REQUIRED WORK: All of the data needs to be reproduced with no alterations.

SUPPLIED ENTRIES:
———

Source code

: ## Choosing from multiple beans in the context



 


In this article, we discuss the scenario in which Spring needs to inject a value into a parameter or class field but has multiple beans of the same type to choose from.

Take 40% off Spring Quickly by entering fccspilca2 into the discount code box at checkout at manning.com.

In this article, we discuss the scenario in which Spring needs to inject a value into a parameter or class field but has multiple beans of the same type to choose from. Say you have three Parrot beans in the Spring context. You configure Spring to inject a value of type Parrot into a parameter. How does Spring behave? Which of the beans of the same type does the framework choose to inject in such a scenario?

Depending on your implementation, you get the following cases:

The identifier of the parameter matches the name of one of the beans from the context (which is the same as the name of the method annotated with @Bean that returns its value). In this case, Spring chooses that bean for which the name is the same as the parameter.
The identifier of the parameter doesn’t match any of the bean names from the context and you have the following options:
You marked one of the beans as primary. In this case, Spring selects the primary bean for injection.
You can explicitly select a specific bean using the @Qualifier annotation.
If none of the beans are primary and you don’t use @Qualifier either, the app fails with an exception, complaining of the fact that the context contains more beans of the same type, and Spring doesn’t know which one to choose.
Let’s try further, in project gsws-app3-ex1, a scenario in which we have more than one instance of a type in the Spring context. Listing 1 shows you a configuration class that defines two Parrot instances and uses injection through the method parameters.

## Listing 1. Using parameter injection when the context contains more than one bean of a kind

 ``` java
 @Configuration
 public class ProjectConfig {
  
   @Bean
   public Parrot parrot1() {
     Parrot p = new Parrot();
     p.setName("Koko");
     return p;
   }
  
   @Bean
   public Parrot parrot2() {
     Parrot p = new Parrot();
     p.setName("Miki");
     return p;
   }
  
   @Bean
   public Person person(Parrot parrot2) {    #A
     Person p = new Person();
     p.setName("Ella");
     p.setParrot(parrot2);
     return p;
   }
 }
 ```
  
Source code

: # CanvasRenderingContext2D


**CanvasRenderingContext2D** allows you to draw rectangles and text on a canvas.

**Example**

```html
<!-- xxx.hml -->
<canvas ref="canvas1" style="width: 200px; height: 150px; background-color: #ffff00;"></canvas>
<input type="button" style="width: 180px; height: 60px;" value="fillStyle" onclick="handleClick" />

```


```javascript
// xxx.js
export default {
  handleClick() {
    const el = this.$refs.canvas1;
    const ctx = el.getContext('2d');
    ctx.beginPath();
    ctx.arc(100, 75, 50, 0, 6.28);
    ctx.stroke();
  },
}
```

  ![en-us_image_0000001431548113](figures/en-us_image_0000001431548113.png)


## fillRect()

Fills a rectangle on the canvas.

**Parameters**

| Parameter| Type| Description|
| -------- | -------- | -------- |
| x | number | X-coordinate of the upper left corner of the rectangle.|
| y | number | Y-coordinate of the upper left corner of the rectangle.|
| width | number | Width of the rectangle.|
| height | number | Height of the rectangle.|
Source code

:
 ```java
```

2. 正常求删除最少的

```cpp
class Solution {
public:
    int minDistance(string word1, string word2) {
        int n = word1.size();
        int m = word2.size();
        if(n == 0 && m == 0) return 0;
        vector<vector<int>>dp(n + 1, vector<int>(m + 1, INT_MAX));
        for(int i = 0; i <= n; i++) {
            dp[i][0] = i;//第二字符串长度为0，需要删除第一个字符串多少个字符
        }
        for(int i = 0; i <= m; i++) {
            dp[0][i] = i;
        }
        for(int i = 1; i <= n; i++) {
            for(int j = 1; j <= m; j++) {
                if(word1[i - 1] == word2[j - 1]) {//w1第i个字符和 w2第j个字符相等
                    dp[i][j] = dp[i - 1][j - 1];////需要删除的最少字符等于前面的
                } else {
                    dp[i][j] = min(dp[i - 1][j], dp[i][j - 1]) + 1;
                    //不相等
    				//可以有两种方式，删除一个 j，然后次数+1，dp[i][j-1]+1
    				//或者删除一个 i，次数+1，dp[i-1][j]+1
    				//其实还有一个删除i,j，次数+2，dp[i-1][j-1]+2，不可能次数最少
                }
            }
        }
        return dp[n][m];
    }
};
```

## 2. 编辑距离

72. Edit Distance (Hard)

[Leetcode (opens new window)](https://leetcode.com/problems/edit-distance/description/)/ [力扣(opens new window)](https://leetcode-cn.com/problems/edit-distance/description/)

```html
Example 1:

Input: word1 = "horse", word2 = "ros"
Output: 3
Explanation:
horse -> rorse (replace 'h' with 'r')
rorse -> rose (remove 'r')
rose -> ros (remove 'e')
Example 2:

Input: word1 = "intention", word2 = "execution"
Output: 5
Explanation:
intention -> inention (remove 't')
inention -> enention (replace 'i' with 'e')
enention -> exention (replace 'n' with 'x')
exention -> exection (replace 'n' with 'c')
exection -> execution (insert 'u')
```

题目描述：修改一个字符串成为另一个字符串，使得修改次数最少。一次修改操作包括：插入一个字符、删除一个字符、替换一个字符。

———

OUTPUT FOR THIS TASK:
Source code

: ## Choosing from multiple beans in the context



 


In this article, we discuss the scenario in which Spring needs to inject a value into a parameter or class field but has multiple beans of the same type to choose from.

Take 40% off Spring Quickly by entering fccspilca2 into the discount code box at checkout at manning.com.

In this article, we discuss the scenario in which Spring needs to inject a value into a parameter or class field but has multiple beans of the same type to choose from. Say you have three Parrot beans in the Spring context. You configure Spring to inject a value of type Parrot into a parameter. How does Spring behave? Which of the beans of the same type does the framework choose to inject in such a scenario?

Depending on your implementation, you get the following cases:

The identifier of the parameter matches the name of one of the beans from the context (which is the same as the name of the method annotated with @Bean that returns its value). In this case, Spring chooses that bean for which the name is the same as the parameter.
The identifier of the parameter doesn’t match any of the bean names from the context and you have the following options:
You marked one of the beans as primary. In this case, Spring selects the primary bean for injection.
You can explicitly select a specific bean using the @Qualifier annotation.
If none of the beans are primary and you don’t use @Qualifier either, the app fails with an exception, complaining of the fact that the context contains more beans of the same type, and Spring doesn’t know which one to choose.
Let’s try further, in project gsws-app3-ex1, a scenario in which we have more than one instance of a type in the Spring context. Listing 1 shows you a configuration class that defines two Parrot instances and uses injection through the method parameters.

## Listing 1. Using parameter injection when the context contains more than one bean of a kind

 ``` java
 @Configuration
 public class ProjectConfig {
  
   @Bean
   public Parrot parrot1() {
     Parrot p = new Parrot();
     p.setName("Koko");
     return p;
   }
  
   @Bean
   public Parrot parrot2() {
     Parrot p = new Parrot();
     p.setName("Miki");
     return p;
   }
  
   @Bean
   public Person person(Parrot parrot2) {    #A
     Person p = new Person();
     p.setName("Ella");
     p.setParrot(parrot2);
     return p;
   }
 }
 ```
  
Source code

: # CanvasRenderingContext2D


**CanvasRenderingContext2D** allows you to draw rectangles and text on a canvas.

**Example**

```html
<!-- xxx.hml -->
<canvas ref="canvas1" style="width: 200px; height: 150px; background-color: #ffff00;"></canvas>
<input type="button" style="width: 180px; height: 60px;" value="fillStyle" onclick="handleClick" />

```


```javascript
// xxx.js
export default {
  handleClick() {
    const el = this.$refs.canvas1;
    const ctx = el.getContext('2d');
    ctx.beginPath();
    ctx.arc(100, 75, 50, 0, 6.28);
    ctx.stroke();
  },
}
```

  ![en-us_image_0000001431548113](figures/en-us_image_0000001431548113.png)


## fillRect()

Fills a rectangle on the canvas.

**Parameters**

| Parameter| Type| Description|
| -------- | -------- | -------- |
| x | number | X-coordinate of the upper left corner of the rectangle.|
| y | number | Y-coordinate of the upper left corner of the rectangle.|
| width | number | Width of the rectangle.|
| height | number | Height of the rectangle.|
Source code

:
 ```java
```

2. 正常求删除最少的

```cpp
class Solution {
public:
    int minDistance(string word1, string word2) {
        int n = word1.size();
        int m = word2.size();
        if(n == 0 && m == 0) return 0;
        vector<vector<int>>dp(n + 1, vector<int>(m + 1, INT_MAX));
        for(int i = 0; i <= n; i++) {
            dp[i][0] = i;//第二字符串长度为0，需要删除第一个字符串多少个字符
        }
        for(int i = 0; i <= m; i++) {
            dp[0][i] = i;
        }
        for(int i = 1; i <= n; i++) {
            for(int j = 1; j <= m; j++) {
                if(word1[i - 1] == word2[j - 1]) {//w1第i个字符和 w2第j个字符相等
                    dp[i][j] = dp[i - 1][j - 1];////需要删除的最少字符等于前面的
                } else {
                    dp[i][j] = min(dp[i - 1][j], dp[i][j - 1]) + 1;
                    //不相等
    				//可以有两种方式，删除一个 j，然后次数+1，dp[i][j-1]+1
    				//或者删除一个 i，次数+1，dp[i-1][j]+1
    				//其实还有一个删除i,j，次数+2，dp[i-1][j-1]+2，不可能次数最少
                }
            }
        }
        return dp[n][m];
    }
};
```

## 2. 编辑距离

72. Edit Distance (Hard)

[Leetcode (opens new window)](https://leetcode.com/problems/edit-distance/description/)/ [力扣(opens new window)](https://leetcode-cn.com/problems/edit-distance/description/)

```html
Example 1:

Input: word1 = "horse", word2 = "ros"
Output: 3
Explanation:
horse -> rorse (replace 'h' with 'r')
rorse -> rose (remove 'r')
rose -> ros (remove 'e')
Example 2:

Input: word1 = "intention", word2 = "execution"
Output: 5
Explanation:
intention -> inention (remove 't')
inention -> enention (replace 'i' with 'e')
enention -> exention (replace 'n' with 'x')
exention -> exection (replace 'n' with 'c')
exection -> execution (insert 'u')
```

题目描述：修改一个字符串成为另一个字符串，使得修改次数最少。一次修改操作包括：插入一个字符、删除一个字符、替换一个字符。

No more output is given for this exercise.